Dear VetBabble: What Should I Do About My Elderly Cat Peeing on the Floor?
Have you ever asked yourself, “why is my 14-year old cat urinating on the floor instead of using the litter box?” If you have, then you’re in good company. It could be due to either behavioral changes or medical issues. Both can be influenced by various factors such as sudden changes in the household or underlying health concerns. In this article, I will help you identify the potential causes and share some solutions that might help avoid this unpleasantry.
Possible Stressors and Behavioral Changes
Often, changes in a pet’s behavior might be linked to recent stressful events. Factors could include the introduction of a new pet or person in the house. More subtle changes like new furniture, a different floor cleaner, or even the presence of a new cat in the neighborhood can also lead to this behavior.
Managing stress in animals can be challenging. However, when you look closely, our beloved pets give us numerous signs. An excellent place to learn about stress management in cats is, “Why Won’t My Cat Use the Litter Tray?” . This article will provide you with insights on stress triggers for cats and how to mitigate them.

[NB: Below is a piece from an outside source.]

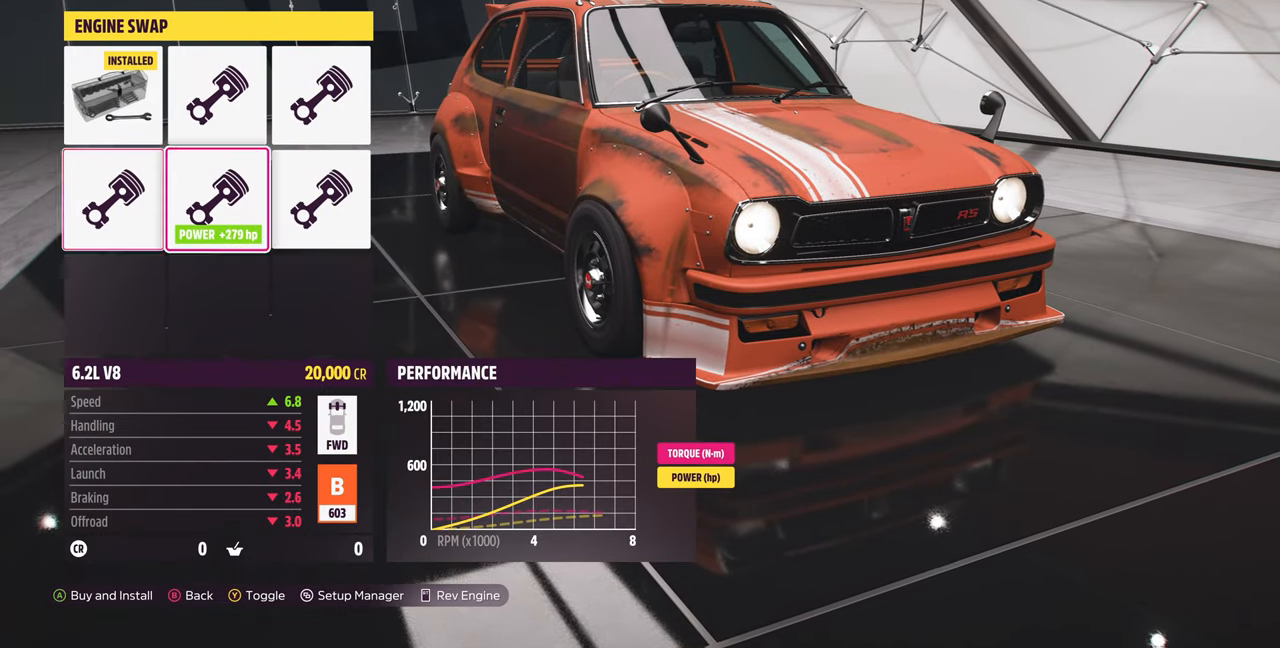
{"buttons": [], "left_stick": "center", "right_stick": "center", "events": []}
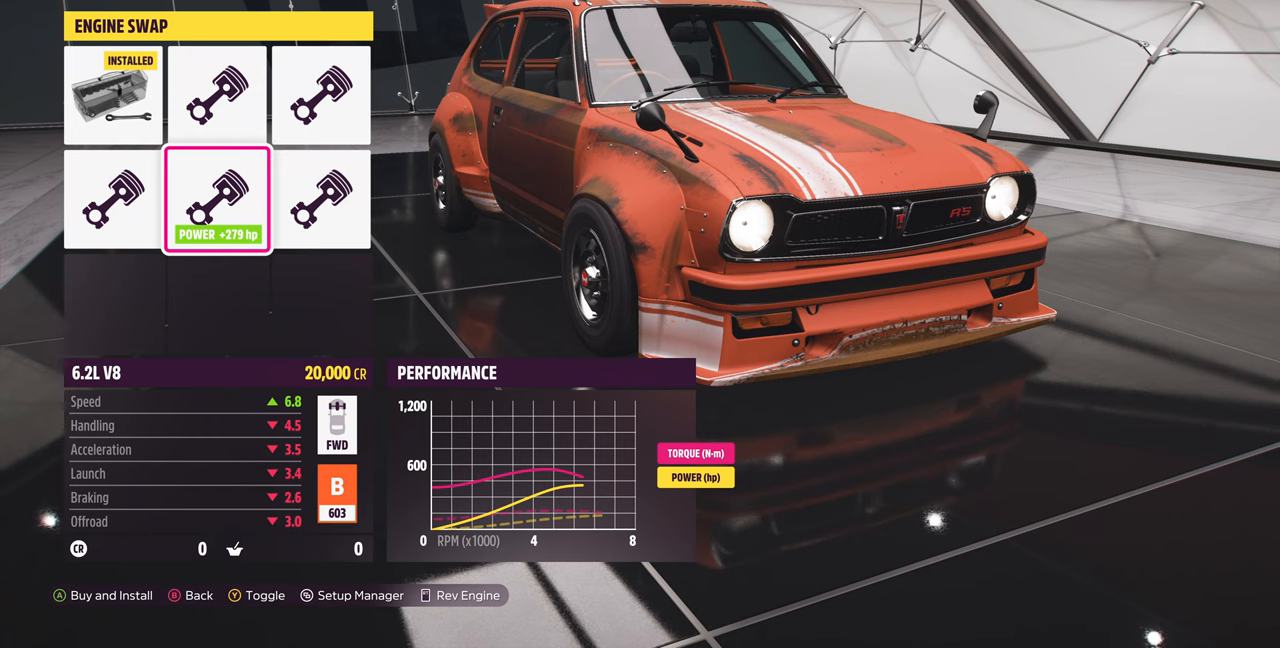
{"buttons": [], "left_stick": "center", "right_stick": "center", "events": [[166, "DPAD_LEFT", "down"], [300, "DPAD_LEFT", "up"]]}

Potential Medical Concerns
Another possible reason for your cat not using the litter tray is a medical condition. If your cat strains to pass urine, it could indicate a health issue such as cystitis or neurological problems. In such cases, I strongly recommend that you take your cat to a vet for an examination. Doing so will ensure you can address the problem as quickly as possible.

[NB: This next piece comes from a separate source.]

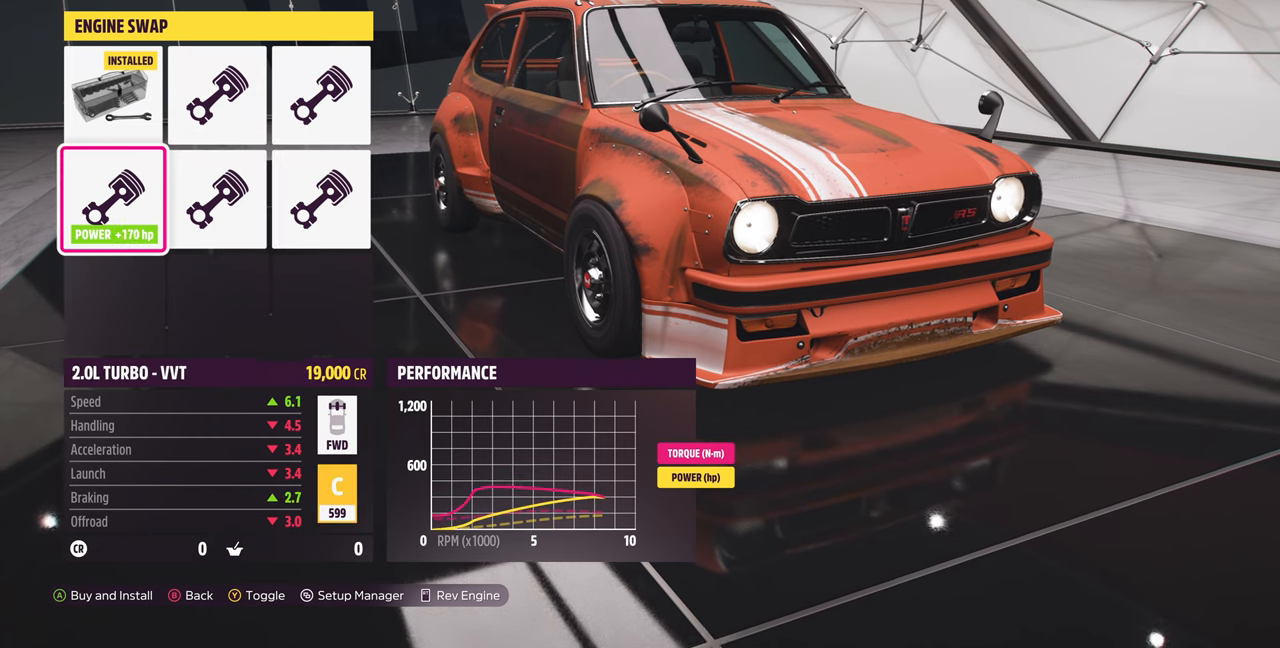
{"buttons": [], "left_stick": "center", "right_stick": "center", "events": []}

I found this helpful article titled, “Why Can’t My Cat Pee?” that goes into detail about the symptoms of such urinary disorders. This will provide you with a better understanding of what your cat might be experiencing.
How to Mitigate the Issue
Once you have singled out the potential cause of this change in your cat’s behavior, it’s crucial to address it directly. For stress-related causes, try using pheromone sprays or diffusers. These products can create a relaxed environment for your cat. I recommend reading, “Feliway for Cats: A Pet Parent’s Guide” to understand how these products work and how they can help your feline companion.
If medical conditions are causing this behavior, it’s imperative to consult with your vet for appropriate treatment options. It might turn out to be as simple as changing the cat’s diet or as serious as needing surgery. It is critically important to not overlook these symptoms as they could indicate more severe problems.
To give you a broader perspective on this problem, the article “Why Is My Dog Peeing on the Bed?” provides information about similar troubles in dogs. Although the investigation and treatment may differ, the underlying concern about our pet’s comfort and wellbeing is universal.
In conclusion, dealing with our aging pets’ new behaviors might seem intimidating, but understanding the underlying concerns will always make the process easier. Always remember, a healthy and stress-free environment is integral to our pets’ wellbeing, no matter their age or species.